(Source data)
#####

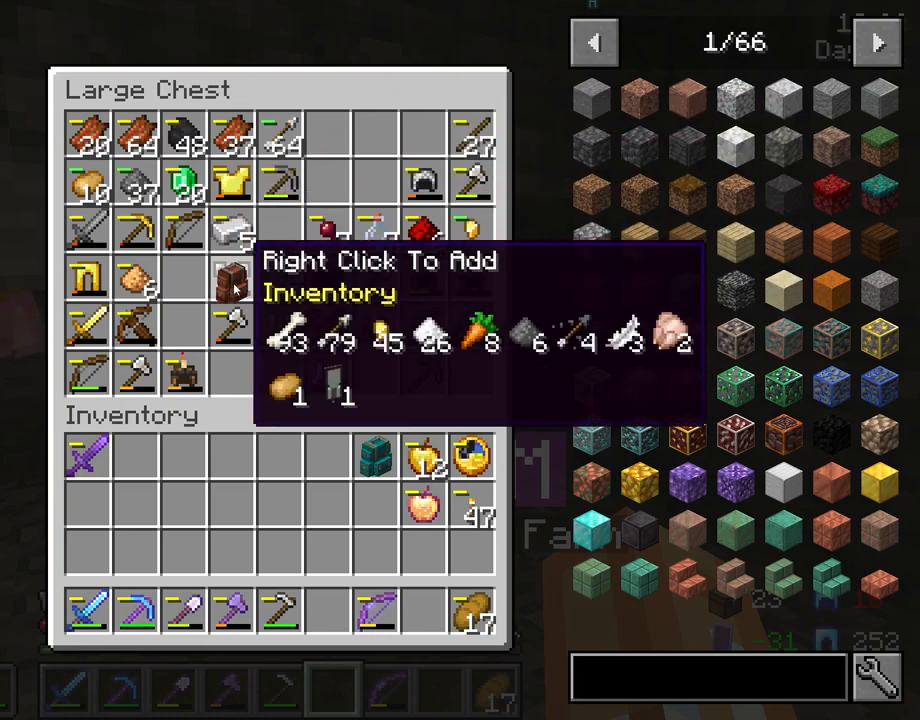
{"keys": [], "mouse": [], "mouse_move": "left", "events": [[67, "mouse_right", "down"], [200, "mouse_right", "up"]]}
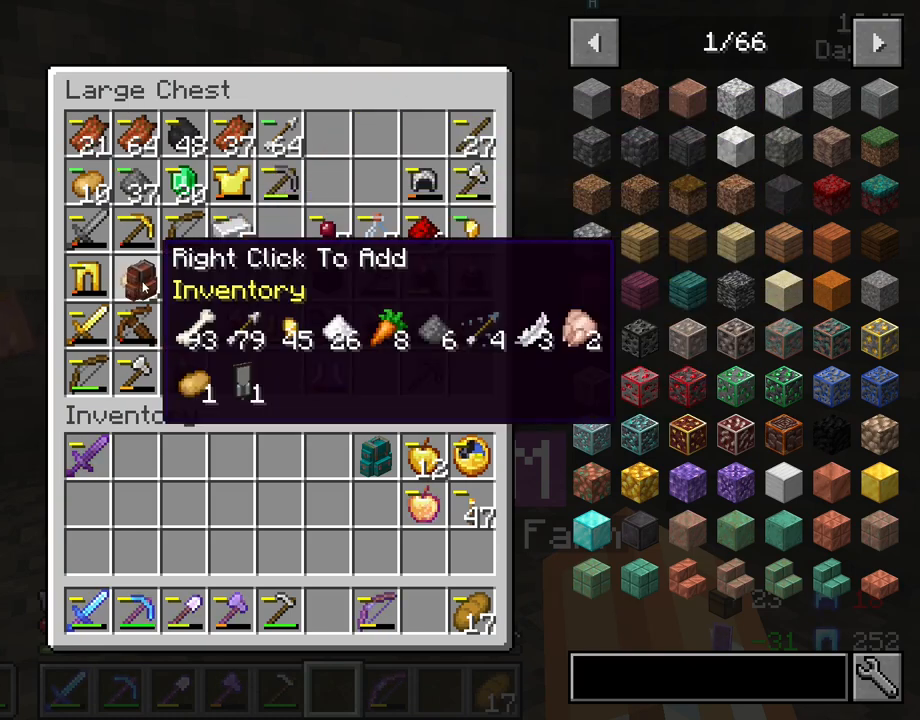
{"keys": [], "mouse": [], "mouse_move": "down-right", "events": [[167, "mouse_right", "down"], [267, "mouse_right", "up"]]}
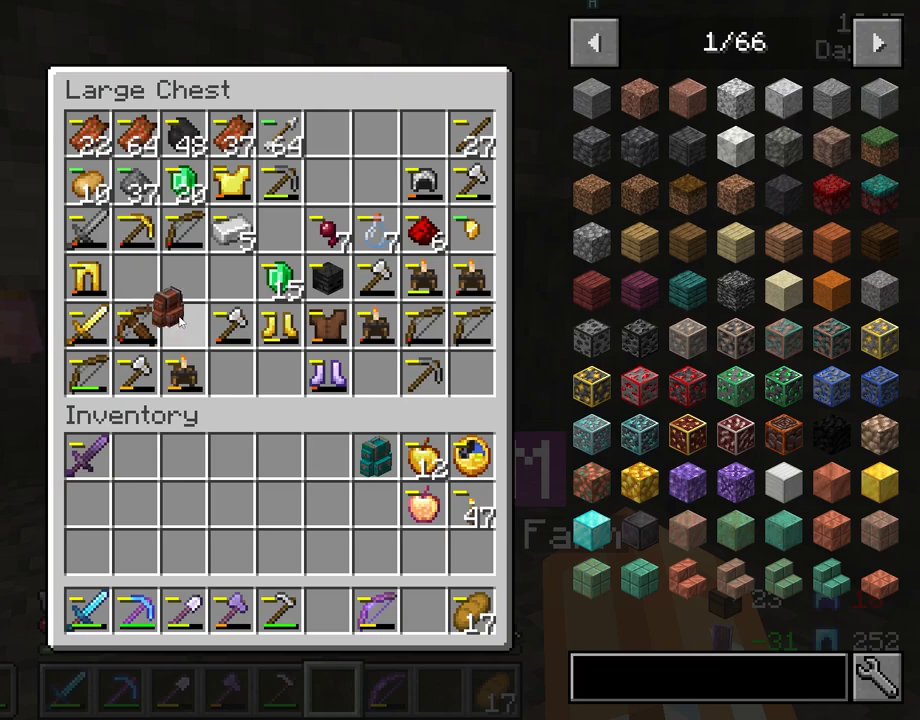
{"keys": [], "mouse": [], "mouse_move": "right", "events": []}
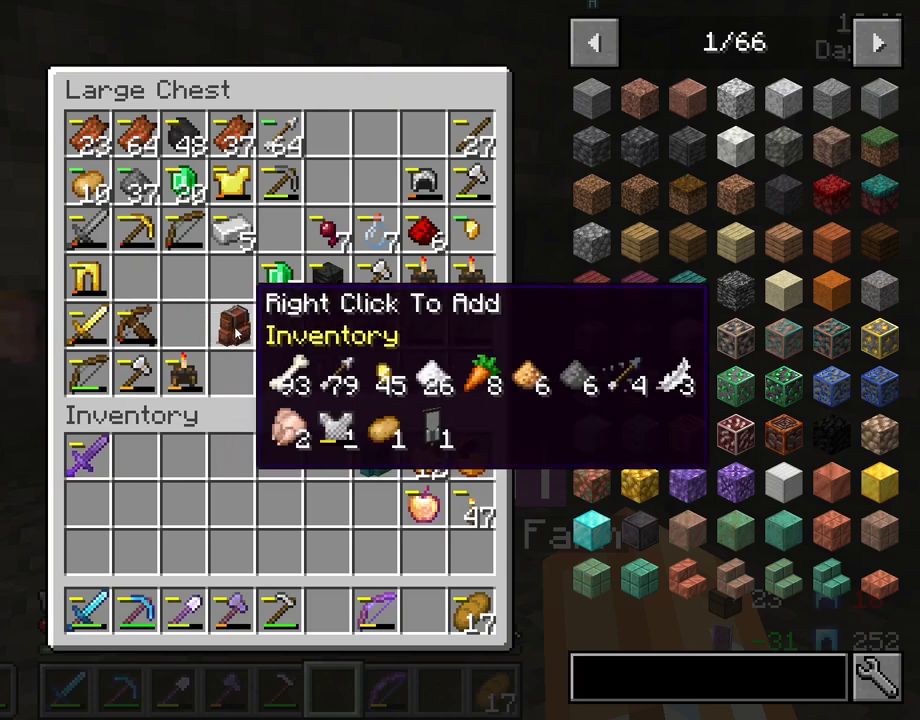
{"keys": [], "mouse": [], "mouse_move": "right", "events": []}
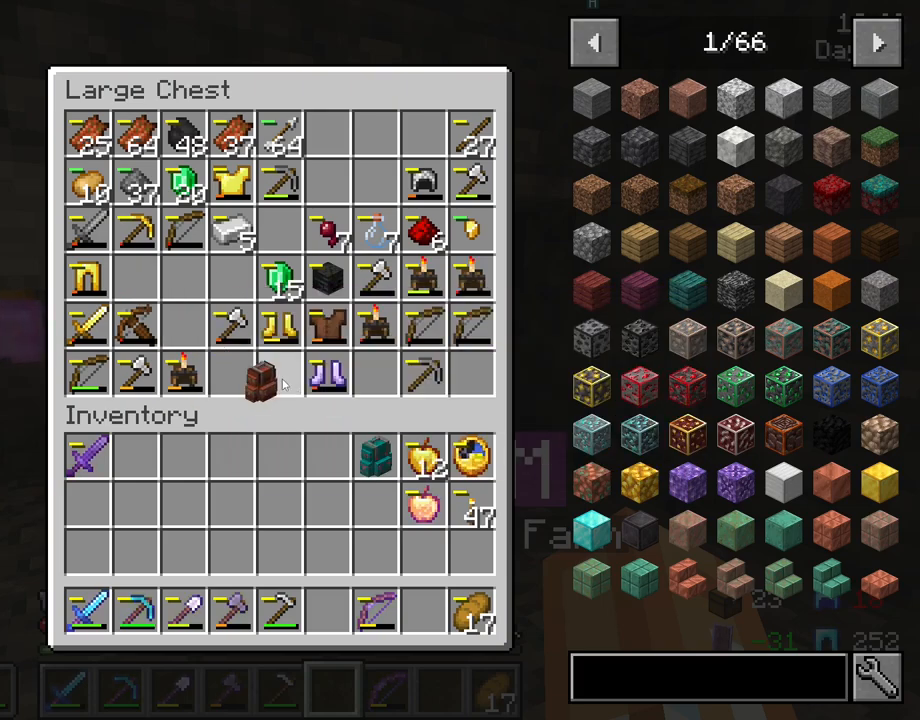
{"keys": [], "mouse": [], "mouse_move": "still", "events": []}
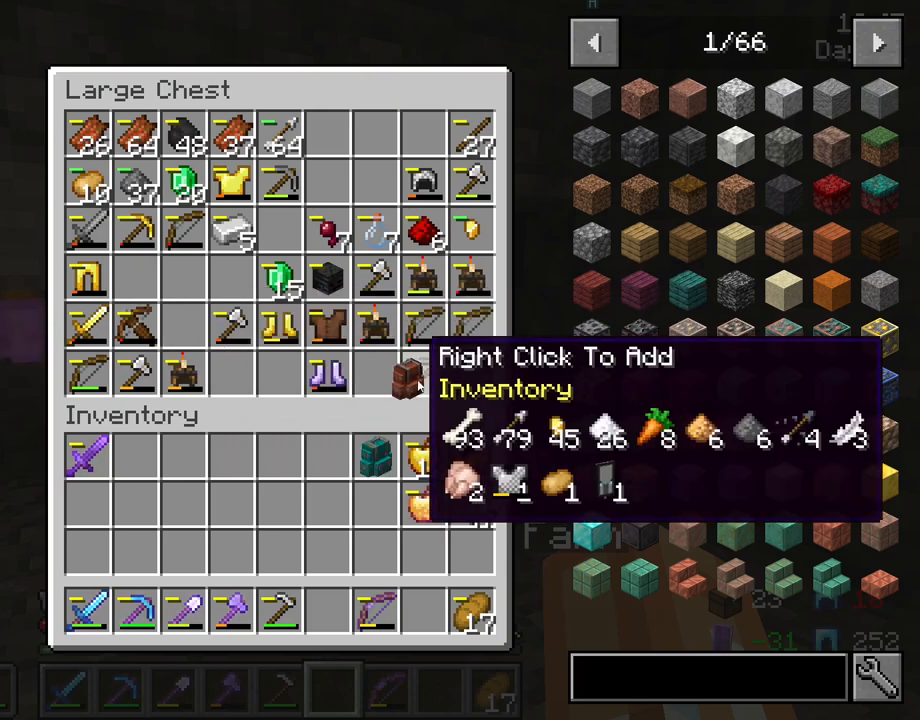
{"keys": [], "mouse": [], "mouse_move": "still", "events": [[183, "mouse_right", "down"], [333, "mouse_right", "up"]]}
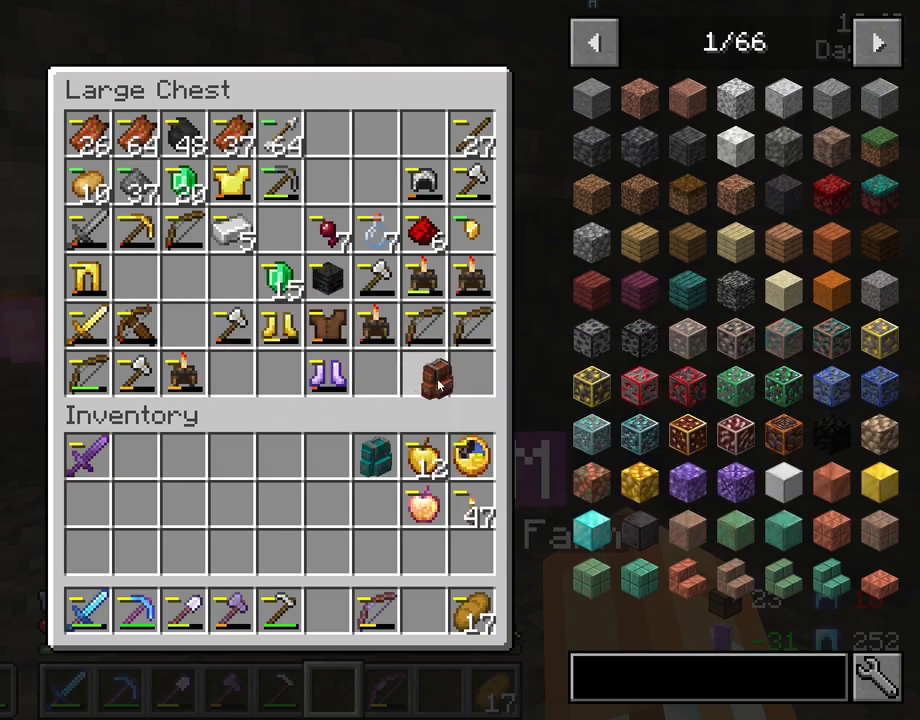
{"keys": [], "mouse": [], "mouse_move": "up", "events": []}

#####

(TASK DIRECTIONS) Please output the entries above exactly, leaving out every picture.

(YOUR RESPONSE)
{"keys": [], "mouse": [], "mouse_move": "left", "events": [[67, "mouse_right", "down"], [200, "mouse_right", "up"]]}
{"keys": [], "mouse": [], "mouse_move": "down-right", "events": [[167, "mouse_right", "down"], [267, "mouse_right", "up"]]}
{"keys": [], "mouse": [], "mouse_move": "right", "events": []}
{"keys": [], "mouse": [], "mouse_move": "right", "events": []}
{"keys": [], "mouse": [], "mouse_move": "still", "events": []}
{"keys": [], "mouse": [], "mouse_move": "still", "events": [[183, "mouse_right", "down"], [333, "mouse_right", "up"]]}
{"keys": [], "mouse": [], "mouse_move": "up", "events": []}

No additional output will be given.